| Exercise data |
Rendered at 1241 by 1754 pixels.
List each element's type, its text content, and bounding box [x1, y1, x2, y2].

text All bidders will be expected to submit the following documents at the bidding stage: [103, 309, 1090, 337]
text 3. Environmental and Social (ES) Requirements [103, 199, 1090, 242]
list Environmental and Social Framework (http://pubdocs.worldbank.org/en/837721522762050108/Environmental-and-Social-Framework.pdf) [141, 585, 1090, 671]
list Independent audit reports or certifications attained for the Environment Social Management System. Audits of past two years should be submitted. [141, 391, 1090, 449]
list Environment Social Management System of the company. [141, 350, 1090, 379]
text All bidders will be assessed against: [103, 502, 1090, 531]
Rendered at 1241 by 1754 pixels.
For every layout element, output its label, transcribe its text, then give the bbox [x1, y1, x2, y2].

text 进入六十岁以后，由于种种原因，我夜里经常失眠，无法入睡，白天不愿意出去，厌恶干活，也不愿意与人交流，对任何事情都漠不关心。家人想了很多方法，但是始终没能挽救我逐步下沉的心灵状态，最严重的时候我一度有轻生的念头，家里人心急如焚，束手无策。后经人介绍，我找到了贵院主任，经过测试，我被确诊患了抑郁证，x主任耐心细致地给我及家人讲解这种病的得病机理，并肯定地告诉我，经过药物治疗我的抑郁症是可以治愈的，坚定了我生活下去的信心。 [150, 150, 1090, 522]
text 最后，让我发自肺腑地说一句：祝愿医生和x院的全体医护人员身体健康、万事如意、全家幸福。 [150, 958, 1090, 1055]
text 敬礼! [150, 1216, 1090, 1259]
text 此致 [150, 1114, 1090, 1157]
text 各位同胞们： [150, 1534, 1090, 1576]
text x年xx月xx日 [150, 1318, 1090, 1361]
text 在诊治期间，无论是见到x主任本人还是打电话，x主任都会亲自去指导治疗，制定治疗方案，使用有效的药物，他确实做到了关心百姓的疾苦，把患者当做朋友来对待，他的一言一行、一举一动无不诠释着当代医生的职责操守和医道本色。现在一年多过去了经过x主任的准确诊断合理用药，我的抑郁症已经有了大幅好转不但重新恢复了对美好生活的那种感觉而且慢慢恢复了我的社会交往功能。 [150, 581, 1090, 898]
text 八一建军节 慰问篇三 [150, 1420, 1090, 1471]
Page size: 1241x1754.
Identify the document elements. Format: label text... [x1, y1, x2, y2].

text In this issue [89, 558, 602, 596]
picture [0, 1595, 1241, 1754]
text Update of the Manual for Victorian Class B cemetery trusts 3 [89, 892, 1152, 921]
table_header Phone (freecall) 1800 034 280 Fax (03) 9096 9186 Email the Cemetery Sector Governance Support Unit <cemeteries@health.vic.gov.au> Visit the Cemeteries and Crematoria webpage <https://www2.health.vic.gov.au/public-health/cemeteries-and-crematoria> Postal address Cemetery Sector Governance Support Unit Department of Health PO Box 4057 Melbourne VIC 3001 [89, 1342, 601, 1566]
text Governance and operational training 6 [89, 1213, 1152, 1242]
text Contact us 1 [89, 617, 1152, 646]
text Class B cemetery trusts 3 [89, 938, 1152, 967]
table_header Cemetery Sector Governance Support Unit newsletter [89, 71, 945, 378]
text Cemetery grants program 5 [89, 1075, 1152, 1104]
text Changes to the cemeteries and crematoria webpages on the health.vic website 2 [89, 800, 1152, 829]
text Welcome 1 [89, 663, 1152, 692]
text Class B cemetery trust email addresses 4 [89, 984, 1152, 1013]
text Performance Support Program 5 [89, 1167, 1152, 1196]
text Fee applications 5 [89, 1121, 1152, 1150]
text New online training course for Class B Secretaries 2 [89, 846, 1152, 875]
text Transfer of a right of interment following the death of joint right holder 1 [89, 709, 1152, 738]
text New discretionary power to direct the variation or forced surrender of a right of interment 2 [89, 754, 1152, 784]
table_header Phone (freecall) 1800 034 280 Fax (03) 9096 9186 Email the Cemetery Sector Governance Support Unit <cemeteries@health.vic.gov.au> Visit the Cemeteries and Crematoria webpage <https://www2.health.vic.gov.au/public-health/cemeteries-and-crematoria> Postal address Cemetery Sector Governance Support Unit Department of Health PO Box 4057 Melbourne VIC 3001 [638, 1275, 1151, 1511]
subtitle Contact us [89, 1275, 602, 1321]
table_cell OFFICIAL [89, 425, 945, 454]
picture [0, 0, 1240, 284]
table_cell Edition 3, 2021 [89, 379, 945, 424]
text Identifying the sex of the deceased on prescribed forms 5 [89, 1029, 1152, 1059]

| The task |
Set down all of the records shown above once more, exactly.

| Result of the exercise |
Rendered at 1241 by 1754 pixels.
List each element's type, its text content, and bounding box [x1, y1, x2, y2].

text All bidders will be expected to submit the following documents at the bidding stage: [103, 309, 1090, 337]
text 3. Environmental and Social (ES) Requirements [103, 199, 1090, 242]
list Environmental and Social Framework (http://pubdocs.worldbank.org/en/837721522762050108/Environmental-and-Social-Framework.pdf) [141, 585, 1090, 671]
list Independent audit reports or certifications attained for the Environment Social Management System. Audits of past two years should be submitted. [141, 391, 1090, 449]
list Environment Social Management System of the company. [141, 350, 1090, 379]
text All bidders will be assessed against: [103, 502, 1090, 531]
Rendered at 1241 by 1754 pixels.
For every layout element, output its label, transcribe its text, then give the bbox [x1, y1, x2, y2].

text 进入六十岁以后，由于种种原因，我夜里经常失眠，无法入睡，白天不愿意出去，厌恶干活，也不愿意与人交流，对任何事情都漠不关心。家人想了很多方法，但是始终没能挽救我逐步下沉的心灵状态，最严重的时候我一度有轻生的念头，家里人心急如焚，束手无策。后经人介绍，我找到了贵院主任，经过测试，我被确诊患了抑郁证，x主任耐心细致地给我及家人讲解这种病的得病机理，并肯定地告诉我，经过药物治疗我的抑郁症是可以治愈的，坚定了我生活下去的信心。 [150, 150, 1090, 522]
text 最后，让我发自肺腑地说一句：祝愿医生和x院的全体医护人员身体健康、万事如意、全家幸福。 [150, 958, 1090, 1055]
text 敬礼! [150, 1216, 1090, 1259]
text 此致 [150, 1114, 1090, 1157]
text 各位同胞们： [150, 1534, 1090, 1576]
text x年xx月xx日 [150, 1318, 1090, 1361]
text 在诊治期间，无论是见到x主任本人还是打电话，x主任都会亲自去指导治疗，制定治疗方案，使用有效的药物，他确实做到了关心百姓的疾苦，把患者当做朋友来对待，他的一言一行、一举一动无不诠释着当代医生的职责操守和医道本色。现在一年多过去了经过x主任的准确诊断合理用药，我的抑郁症已经有了大幅好转不但重新恢复了对美好生活的那种感觉而且慢慢恢复了我的社会交往功能。 [150, 581, 1090, 898]
text 八一建军节 慰问篇三 [150, 1420, 1090, 1471]
Page size: 1241x1754.
Identify the document elements. Format: label text... [x1, y1, x2, y2].

text In this issue [89, 558, 602, 596]
picture [0, 1595, 1241, 1754]
text Update of the Manual for Victorian Class B cemetery trusts 3 [89, 892, 1152, 921]
table_header Phone (freecall) 1800 034 280 Fax (03) 9096 9186 Email the Cemetery Sector Governance Support Unit <cemeteries@health.vic.gov.au> Visit the Cemeteries and Crematoria webpage <https://www2.health.vic.gov.au/public-health/cemeteries-and-crematoria> Postal address Cemetery Sector Governance Support Unit Department of Health PO Box 4057 Melbourne VIC 3001 [89, 1342, 601, 1566]
text Governance and operational training 6 [89, 1213, 1152, 1242]
text Contact us 1 [89, 617, 1152, 646]
text Class B cemetery trusts 3 [89, 938, 1152, 967]
table_header Cemetery Sector Governance Support Unit newsletter [89, 71, 945, 378]
text Cemetery grants program 5 [89, 1075, 1152, 1104]
text Changes to the cemeteries and crematoria webpages on the health.vic website 2 [89, 800, 1152, 829]
text Welcome 1 [89, 663, 1152, 692]
text Class B cemetery trust email addresses 4 [89, 984, 1152, 1013]
text Performance Support Program 5 [89, 1167, 1152, 1196]
text Fee applications 5 [89, 1121, 1152, 1150]
text New online training course for Class B Secretaries 2 [89, 846, 1152, 875]
text Transfer of a right of interment following the death of joint right holder 1 [89, 709, 1152, 738]
text New discretionary power to direct the variation or forced surrender of a right of interment 2 [89, 754, 1152, 784]
table_header Phone (freecall) 1800 034 280 Fax (03) 9096 9186 Email the Cemetery Sector Governance Support Unit <cemeteries@health.vic.gov.au> Visit the Cemeteries and Crematoria webpage <https://www2.health.vic.gov.au/public-health/cemeteries-and-crematoria> Postal address Cemetery Sector Governance Support Unit Department of Health PO Box 4057 Melbourne VIC 3001 [638, 1275, 1151, 1511]
subtitle Contact us [89, 1275, 602, 1321]
table_cell OFFICIAL [89, 425, 945, 454]
picture [0, 0, 1240, 284]
table_cell Edition 3, 2021 [89, 379, 945, 424]
text Identifying the sex of the deceased on prescribed forms 5 [89, 1029, 1152, 1059]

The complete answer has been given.